Diondra tenía una barriguita que a Ben le asustaba. Ya hacía algunas semanas que ella hablaba de la «animación». La animación había ocurrido, el bebé se movía, era un momento muy importante, especial, así que Ben tenía que ponerle la mano en el vientre todo el tiempo y sentir las pataditas del bebé. Estaba orgulloso de haberle hecho la barriga, orgulloso de haber hecho al bebé, al menos de la idea de haberlo hecho, pero no le gustaba tocar esa zona, y tampoco mirarla. La carne estaba rara, dura pero un poco blanda al mismo tiempo, como si fuera jamón pasado, y le daba vergüenza tocarla. Ella llevaba semanas cogiéndole de la mano y apretándosela allí, buscando alguna reacción en su cara, y se enfadaba cuando él no sentía nada. Durante un tiempo, de hecho, él había pensado que tal vez el embarazo era una de las bromas de Diondra para burlarse de él: permanecía sentado, con la mano sudorosa sobre ese asqueroso montón de piel, y pensaba: ese ruido sordo, ¿qué sería, el bebé, o una simple indigestión? Estaba preocupado. Le preocupaba que si no sentía nada —y aún no había sentido nada desde la animación— Diondra le gritara: «Está aquí mismo, es como un cañón disparándome en el útero, ¿cómo es posible que no lo notes?». Pero también le preocupaba que, si finalmente decía que sí, ella estallara en aquellas risotadas, aquellas carcajadas que la hacían doblarse por la mitad como si le hubieran pegado un tiro, la risa desternillante que provocaba que su pelo engominado se agitara como un árbol en una tormenta de nieve, porque, claro, no estaba embarazada, sólo estaba tomándole el pelo, ¿es que era tonto?

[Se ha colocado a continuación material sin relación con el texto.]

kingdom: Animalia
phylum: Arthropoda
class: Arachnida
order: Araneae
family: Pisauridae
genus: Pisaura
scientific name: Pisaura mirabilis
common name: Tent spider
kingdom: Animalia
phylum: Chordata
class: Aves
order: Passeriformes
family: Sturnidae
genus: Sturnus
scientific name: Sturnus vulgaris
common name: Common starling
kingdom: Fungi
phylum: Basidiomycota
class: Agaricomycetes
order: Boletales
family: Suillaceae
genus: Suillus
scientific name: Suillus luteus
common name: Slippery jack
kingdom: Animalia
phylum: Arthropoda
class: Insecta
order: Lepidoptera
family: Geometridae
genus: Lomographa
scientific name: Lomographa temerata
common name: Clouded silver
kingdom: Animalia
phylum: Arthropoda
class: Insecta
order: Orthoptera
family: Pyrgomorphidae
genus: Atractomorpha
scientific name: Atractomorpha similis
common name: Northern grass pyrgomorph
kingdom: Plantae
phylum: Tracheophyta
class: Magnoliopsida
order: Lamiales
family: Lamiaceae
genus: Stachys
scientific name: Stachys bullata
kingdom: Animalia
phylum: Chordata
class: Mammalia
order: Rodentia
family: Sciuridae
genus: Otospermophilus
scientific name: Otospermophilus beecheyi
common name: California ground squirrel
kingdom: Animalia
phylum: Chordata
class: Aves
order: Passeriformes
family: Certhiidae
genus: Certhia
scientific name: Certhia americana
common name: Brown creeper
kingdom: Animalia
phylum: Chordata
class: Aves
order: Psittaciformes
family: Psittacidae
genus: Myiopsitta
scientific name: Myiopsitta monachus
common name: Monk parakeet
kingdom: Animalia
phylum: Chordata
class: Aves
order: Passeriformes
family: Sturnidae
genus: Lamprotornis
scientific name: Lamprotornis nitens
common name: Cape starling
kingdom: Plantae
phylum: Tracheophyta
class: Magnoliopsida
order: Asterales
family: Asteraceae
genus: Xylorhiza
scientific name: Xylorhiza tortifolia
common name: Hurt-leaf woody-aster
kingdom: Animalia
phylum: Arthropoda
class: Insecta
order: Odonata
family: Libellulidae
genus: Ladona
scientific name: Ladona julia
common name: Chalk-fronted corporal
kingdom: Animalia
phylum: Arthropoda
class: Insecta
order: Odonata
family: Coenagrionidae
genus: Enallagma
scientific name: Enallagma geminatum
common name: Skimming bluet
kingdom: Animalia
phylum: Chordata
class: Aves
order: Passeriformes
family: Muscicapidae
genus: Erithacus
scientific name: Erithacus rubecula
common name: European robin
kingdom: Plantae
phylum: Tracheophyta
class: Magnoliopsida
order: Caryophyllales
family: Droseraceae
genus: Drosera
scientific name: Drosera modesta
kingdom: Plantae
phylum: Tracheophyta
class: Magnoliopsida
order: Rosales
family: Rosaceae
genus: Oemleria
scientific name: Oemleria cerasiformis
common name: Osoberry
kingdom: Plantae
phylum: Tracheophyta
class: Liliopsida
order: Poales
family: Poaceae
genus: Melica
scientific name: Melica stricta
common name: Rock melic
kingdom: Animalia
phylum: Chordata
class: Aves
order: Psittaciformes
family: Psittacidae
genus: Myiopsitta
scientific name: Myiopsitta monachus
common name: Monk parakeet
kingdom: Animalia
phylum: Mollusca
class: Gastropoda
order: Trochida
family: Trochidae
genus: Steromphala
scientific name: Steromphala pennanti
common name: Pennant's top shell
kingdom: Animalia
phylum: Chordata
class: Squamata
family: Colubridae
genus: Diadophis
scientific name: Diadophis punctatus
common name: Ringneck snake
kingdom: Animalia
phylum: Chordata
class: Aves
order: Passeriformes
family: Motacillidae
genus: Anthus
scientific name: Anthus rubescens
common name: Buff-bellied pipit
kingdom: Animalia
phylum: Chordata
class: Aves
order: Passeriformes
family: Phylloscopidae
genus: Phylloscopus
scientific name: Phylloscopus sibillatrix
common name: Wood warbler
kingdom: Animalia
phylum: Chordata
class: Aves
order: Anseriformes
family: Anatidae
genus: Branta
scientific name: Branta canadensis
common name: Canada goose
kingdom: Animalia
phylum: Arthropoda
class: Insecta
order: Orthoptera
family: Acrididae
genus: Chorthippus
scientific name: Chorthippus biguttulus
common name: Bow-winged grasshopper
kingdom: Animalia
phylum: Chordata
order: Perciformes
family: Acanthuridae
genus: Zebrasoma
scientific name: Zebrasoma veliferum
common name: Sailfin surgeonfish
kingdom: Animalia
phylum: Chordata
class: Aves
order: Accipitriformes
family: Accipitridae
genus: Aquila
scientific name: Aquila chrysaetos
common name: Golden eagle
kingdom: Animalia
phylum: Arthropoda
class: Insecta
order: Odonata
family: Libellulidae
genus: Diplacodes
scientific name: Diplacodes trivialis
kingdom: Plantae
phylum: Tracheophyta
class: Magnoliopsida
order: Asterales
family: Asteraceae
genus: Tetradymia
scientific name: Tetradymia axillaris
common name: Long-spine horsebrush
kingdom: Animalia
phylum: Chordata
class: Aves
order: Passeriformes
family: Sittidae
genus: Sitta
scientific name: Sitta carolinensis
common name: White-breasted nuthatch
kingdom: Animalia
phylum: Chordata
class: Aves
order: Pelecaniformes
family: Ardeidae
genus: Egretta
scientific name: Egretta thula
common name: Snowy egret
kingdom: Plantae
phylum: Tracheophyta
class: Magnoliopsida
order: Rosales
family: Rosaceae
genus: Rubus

De hecho había buscado señales de que pudiera estarle mintiendo: aquellas grandes y sangrientas compresas que su madre enrollaba en la basura y que siempre acababan desplegándose. Aparte de eso, no sabía qué más indicios buscar, y no se atrevía a preguntarle si el bebé era suyo. Ella decía que lo era, y probablemente él no tendría más certeza que ésa.

En cualquier caso, durante el último mes había quedado claro que estaba embarazada, al menos si se la veía desnuda. Seguía yendo a la escuela con aquellos gigantescos jerséis, y llevaba los vaqueros desabrochados y con la cremallera un poco bajada, y el bulto se fue haciendo más grande. Diondra lo masajeaba con las manos como si fuera una bola de cristal que le mostrara su jodido futuro, hasta que un día le cogió de la mano y él lo sintió, sin duda: esa cosa estaba pegando patadas, y de repente vio el golpe de un piececito que se movía bajo la superficie de la piel de Diondra, suave y rápidamente.

—¿Qué demonios te pasa? ¿Acaso no ayudas a las vacas a parir en la granja? Sólo es un bebé —dijo Diondra, apartándole la mano. Se la acercó de nuevo y la mantuvo allí, la palma sobre esa cosa que se movía dentro de ella, y pensó: Ayudar a un animal a parir es condenadamente diferente a tener tu propio bebé, y después: Suéltame, suéltame, suéltame, como si la cosa fuera a agarrarlo y a arrastrarlo a su interior, como en una película de miedo. Es así como se lo imaginaba: una cosa. No un bebé.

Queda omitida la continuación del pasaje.